**JOB A:**
Do these statements agree with the passage on existing-home sales? (i) Existing-home sales in March reached a seasonally adjusted annual rate of 5.33 million. (ii) Yun expects home prices to rise faster in 2016 than the 6.8 percent of last year. (iii) Existing-home sales totaled 6.48 million in 2006. For each, answer yes or no and quote the deciding words of the passage.
**JOB B:**
Carry the passage on existing-home sales forward from its last sentence.

-- begin PASSAGE --

The National Association of Realtors (NAR) believes that 2016 will be the best year for existing-home sales since the pre-crisis year of 2006.

The NAR reported last month that existing-home sales rose 5.1 percent to a seasonally adjusted annual rate of 5.33 million in March from a downwardly revised 5.07 million in February and 1.5 percent year-over-year.

NAR Chief Economist Lawrence Yun, in presenting his midyear economic and housing forecast at the 2016 Realtors Legislative Meetings & Trade Expo on Thursday, said that even though existing-home sales were uneven in the first quarter, they are still ahead of last year’s overall annual pace (5.29 million compared to 5.26 million).

All this points to a forecast of an annual pace of 5.40 million for existing-home sales in 2016, which would be the best year since 2006 (6.48 million). Yun expects home price appreciation to moderate to between 4 and 5 percent after rising to 6.8 percent last year.

“The housing market continues to expand at a moderate pace in spite of the fact that home prices are rising too fast in some areas because of insufficient supply fueled by the grossly inadequate number of new single-family homes being constructed,” Yun said. “The good news is that pending sales in recent months have remained stable and should support a modest gain in home sales heading into the summer.”

-- end PASSAGE --
-- begin RAW RECORDS --

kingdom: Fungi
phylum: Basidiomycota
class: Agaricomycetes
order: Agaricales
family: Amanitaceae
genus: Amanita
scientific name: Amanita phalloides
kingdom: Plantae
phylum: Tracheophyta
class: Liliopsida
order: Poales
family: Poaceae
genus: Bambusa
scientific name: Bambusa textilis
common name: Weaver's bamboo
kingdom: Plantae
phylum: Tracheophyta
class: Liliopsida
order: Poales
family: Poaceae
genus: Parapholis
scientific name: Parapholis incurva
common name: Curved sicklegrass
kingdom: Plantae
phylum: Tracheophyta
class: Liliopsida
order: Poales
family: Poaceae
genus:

-- end RAW RECORDS --

**RIGHT ANSWER A:**
(i) Yes: "existing-home sales rose 5.1 percent to a seasonally adjusted annual rate of 5.33 million in March"
(ii) No: "Yun expects home price appreciation to moderate to between 4 and 5 percent after rising to 6.8 percent last year."
(iii) Yes: "the best year since 2006 (6.48 million)"

**RIGHT ANSWER B:**
Ten-X's Residential Real Estate Nowcast expects existing-home sales to outperform the previous month in April with a 3.6 percent increase from March and a 7.4 percent year-over-year increase. The company projects that sales will fall between seasonally adjusted annual rates of 5.3 and 5.7 million, with a targeted number of 5.52 million.

Ten-X Chief Economist Peter Muoio explained, “U.S. home sales have recently been subject to volatility on a monthly basis, mostly due to external factors. However, beneath that volatility are clear signs that sales activity is floating at a relatively high level overall. And, while concerns remain over broader trends such as global economic volatility, weak first quarter U.S. GDP growth, and persistently lower oil prices affecting energy-based companies, the U.S. housing market stands firmly on solid ground supported by a solid labor market.”

The NAR is set to release April's existing-home sales data on Friday, May 20, 2016.

House Financial Institutions and Consumer Credit Subcommittee hearing, “Examining the CFPB’s Proposed Rulemaking on Arbitration: Is it in the Public Interest and for the Protection of Consumers?”, Wednesday, May 18

Now that the Consumer Financial Protection Bureau (CFPB) has announced its proposed rule to prohibit financial firms from using mandatory arbitration clauses in business contracts with consumers, Congress wants to see if this rule will actually help the public.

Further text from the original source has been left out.